3rd Party Remote Call Monitoring Feature

September 03, 2015

Fail to Learn, Learn to Fail: The Upcoming Trends in Knowledge Management

By Steve Anderson, Contributing TMCnet Writer

While most of us would simply like to be able to hire people who already know right out of the gate and understand the “what and how” of any current business, there's usually some level of gap in between current and needed skill sets. If nothing else, individual projects have particular quirks that require specific means of address. To that end, knowledge management becomes important, and BPA Quality trainer and director of people development Yvette Renda recently took a look at the wider field of learning and development.


Renda's look at the field focused on a report from the Brandon Hall Group, and discovered that those organizations that aren't keeping up with trends in learning are most likely to have trouble with growth and productivity alike. Thus, more successful firms are finding value in using those learning methods that improve performance and develop natural talent.

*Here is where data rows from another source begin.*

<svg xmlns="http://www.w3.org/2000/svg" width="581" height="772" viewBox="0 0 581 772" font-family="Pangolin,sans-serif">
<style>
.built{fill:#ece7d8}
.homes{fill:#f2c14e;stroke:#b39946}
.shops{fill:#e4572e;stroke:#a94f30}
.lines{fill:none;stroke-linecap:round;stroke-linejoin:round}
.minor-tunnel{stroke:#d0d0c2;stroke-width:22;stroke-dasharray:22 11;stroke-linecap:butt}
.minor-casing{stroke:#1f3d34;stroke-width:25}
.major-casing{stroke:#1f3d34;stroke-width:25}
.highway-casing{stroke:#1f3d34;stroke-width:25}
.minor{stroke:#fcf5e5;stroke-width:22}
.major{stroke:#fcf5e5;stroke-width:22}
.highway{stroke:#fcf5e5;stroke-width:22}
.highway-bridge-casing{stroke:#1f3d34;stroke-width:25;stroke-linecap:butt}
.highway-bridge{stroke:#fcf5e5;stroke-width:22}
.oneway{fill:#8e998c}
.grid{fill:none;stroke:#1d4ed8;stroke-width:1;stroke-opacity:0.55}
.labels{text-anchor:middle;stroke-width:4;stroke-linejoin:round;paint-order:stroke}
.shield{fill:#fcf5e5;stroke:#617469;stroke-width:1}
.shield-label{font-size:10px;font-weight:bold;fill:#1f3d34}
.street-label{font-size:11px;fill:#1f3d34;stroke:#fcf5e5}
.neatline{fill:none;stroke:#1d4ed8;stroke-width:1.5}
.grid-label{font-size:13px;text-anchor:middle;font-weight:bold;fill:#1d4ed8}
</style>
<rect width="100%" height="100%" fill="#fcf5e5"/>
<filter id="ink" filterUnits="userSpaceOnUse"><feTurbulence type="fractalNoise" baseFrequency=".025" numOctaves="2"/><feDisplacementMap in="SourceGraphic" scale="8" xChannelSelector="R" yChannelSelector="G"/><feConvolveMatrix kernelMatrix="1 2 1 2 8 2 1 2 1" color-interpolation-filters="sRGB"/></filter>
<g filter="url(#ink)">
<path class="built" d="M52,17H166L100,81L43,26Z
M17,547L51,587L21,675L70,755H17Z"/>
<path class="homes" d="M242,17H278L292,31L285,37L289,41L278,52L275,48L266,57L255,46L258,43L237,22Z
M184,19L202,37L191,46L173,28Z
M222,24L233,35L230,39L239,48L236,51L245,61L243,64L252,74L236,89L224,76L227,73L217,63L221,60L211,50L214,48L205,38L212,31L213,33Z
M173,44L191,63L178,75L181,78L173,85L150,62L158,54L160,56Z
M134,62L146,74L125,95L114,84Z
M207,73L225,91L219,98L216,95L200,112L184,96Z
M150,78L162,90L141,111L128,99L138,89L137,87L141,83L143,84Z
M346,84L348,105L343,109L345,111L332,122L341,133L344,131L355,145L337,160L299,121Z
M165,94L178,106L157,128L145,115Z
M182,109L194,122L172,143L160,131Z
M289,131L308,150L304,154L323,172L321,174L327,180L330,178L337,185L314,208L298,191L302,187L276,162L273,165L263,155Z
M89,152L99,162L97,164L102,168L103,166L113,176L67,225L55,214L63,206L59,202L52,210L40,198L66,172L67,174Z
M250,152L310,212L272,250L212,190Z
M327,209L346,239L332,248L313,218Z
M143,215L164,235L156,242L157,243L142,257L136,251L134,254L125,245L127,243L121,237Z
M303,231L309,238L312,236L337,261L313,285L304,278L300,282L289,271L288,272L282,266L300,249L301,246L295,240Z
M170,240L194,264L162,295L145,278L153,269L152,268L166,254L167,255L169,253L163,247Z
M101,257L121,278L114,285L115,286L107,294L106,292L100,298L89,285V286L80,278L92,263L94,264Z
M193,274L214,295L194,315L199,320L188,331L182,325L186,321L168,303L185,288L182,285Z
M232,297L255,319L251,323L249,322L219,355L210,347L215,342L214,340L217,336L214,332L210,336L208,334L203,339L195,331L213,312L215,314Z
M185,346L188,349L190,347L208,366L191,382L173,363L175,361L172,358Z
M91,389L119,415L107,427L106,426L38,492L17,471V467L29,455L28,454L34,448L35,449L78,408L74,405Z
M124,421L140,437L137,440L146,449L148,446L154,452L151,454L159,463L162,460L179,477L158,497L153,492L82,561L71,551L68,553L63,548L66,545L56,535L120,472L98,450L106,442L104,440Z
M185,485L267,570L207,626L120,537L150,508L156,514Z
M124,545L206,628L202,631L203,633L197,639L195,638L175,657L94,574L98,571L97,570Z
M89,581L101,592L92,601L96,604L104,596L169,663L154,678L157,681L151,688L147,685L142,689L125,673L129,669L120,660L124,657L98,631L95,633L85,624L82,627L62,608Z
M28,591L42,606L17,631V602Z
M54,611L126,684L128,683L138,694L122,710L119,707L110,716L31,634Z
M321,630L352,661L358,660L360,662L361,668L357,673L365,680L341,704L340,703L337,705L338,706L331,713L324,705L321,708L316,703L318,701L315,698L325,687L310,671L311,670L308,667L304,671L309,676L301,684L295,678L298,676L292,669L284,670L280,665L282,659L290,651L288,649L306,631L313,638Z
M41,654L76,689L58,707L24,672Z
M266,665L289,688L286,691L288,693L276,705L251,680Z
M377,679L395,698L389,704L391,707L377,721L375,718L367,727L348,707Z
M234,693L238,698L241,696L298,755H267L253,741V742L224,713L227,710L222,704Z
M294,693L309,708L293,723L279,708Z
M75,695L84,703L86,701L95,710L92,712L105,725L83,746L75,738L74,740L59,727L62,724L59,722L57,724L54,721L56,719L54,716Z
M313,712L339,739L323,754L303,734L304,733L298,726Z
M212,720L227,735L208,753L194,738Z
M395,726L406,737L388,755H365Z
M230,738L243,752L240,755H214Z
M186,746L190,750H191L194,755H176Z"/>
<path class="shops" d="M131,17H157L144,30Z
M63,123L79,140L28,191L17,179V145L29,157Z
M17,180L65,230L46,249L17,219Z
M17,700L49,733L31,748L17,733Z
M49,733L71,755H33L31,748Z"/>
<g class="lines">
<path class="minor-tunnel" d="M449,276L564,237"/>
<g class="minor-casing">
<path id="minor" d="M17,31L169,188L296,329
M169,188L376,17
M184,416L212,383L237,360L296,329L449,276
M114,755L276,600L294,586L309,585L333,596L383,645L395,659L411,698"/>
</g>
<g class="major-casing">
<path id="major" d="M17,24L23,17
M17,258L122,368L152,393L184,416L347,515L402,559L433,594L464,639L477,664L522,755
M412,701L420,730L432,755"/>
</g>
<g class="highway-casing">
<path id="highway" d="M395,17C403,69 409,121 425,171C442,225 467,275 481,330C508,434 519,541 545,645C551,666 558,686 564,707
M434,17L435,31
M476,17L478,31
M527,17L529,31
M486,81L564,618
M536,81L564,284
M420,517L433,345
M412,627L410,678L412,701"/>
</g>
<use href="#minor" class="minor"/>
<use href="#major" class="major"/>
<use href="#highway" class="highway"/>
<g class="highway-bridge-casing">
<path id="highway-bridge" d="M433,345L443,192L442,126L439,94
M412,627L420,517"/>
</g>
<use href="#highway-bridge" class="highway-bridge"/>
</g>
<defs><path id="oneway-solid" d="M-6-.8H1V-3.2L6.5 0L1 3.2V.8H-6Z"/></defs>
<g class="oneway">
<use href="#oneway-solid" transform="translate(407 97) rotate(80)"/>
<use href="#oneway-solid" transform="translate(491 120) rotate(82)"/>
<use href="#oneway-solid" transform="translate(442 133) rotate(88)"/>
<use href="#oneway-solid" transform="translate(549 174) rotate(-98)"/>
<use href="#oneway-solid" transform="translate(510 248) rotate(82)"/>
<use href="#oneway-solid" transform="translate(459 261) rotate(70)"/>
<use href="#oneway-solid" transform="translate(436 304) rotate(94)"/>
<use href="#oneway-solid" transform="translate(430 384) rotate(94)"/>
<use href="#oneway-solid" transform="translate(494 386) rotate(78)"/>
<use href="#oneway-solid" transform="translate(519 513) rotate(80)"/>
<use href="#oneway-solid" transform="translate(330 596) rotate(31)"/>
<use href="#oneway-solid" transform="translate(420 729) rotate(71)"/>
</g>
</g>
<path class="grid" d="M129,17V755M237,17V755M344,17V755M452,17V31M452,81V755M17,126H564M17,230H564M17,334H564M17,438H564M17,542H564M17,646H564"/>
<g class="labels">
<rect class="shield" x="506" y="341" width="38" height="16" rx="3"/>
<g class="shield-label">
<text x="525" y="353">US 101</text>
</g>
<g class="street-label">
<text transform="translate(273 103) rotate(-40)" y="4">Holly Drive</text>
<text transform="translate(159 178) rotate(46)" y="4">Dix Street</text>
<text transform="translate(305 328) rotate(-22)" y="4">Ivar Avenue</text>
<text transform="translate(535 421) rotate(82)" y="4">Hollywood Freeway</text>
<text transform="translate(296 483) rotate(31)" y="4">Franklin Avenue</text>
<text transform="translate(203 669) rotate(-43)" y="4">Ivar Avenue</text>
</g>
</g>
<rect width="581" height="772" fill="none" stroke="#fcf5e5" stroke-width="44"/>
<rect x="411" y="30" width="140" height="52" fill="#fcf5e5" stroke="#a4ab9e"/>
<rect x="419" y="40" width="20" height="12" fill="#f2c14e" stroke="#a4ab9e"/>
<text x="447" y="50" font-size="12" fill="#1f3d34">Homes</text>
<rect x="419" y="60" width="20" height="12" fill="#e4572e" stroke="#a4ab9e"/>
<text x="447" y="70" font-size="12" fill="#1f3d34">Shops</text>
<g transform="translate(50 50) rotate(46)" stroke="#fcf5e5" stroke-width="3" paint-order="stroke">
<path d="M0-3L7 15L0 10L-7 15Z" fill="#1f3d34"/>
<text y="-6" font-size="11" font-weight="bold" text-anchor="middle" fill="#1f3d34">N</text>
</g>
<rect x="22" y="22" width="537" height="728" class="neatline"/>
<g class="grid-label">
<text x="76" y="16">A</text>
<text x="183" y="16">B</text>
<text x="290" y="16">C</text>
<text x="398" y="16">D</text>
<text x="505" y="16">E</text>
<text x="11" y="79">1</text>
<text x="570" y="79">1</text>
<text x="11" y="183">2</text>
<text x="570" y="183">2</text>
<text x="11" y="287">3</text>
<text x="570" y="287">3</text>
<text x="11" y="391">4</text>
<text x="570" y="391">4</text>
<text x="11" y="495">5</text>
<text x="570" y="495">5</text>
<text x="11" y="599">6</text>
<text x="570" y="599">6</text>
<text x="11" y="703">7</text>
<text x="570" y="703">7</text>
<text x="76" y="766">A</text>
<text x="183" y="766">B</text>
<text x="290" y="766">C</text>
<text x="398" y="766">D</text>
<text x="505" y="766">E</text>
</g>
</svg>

Some key points immediately stood out: one company in three in the Brandon Hall Group study was looking to increase budgets for learning and development. But 41 percent of firms considered the corporate culture to be “controlling,” yet 59 percent are looking to put social learning activities to work. This makes for something of a dichotomy at work; about the same proportion of respondents that aren't leveraging social learning also consider corporate culture to be “controlling”. That's not to say there's not overlap between the two pools, of course—indeed, it's possible that all the “controlling” responses came from the social learning pool—but it's a safe bet that the lesser controlling firms are also using social learning.

Increasingly, companies appear to be putting value on the individual, and are reconsidering the whole issue of how employees are trained and developed. That's good news; some have suggested that that lack of training and individual consideration can be a contributing cause of employee turnover. The more employees can be retained, the less training will need to be done down the line, so putting a little  extra budget into employee training now may well save money down the line as there are fewer new hires needing training. But by like token, keeping the budget approximately where it is can be a valuable concept too, as companies invest in current employees, which is picked up on by employees with a new feeling of value.

There will always be those who prefer employees just a little untrained; the untrained need to be paid less and are less likely to get better jobs elsewhere. There's a reason the phrase “overqualified” exists in job interviews, after all. But companies that put investment in employees are a lot more likely to be repaid in loyalty and better effort, traits which tend to produce positive bottom line impact. While it's likely to mean change for the company—frequent reexamination of learning principles, changes to the budget—it's also likely to mean value, and that's not easily ignored.

So in the end, a focus on the value of the individual and the value of learning isn't arming an employee to jump ship, it's giving the employee the tools to be a real success right where that employee is. It's hard to turn away from that kind of benefit, so those who look at the trends in learning are likely to come out ahead.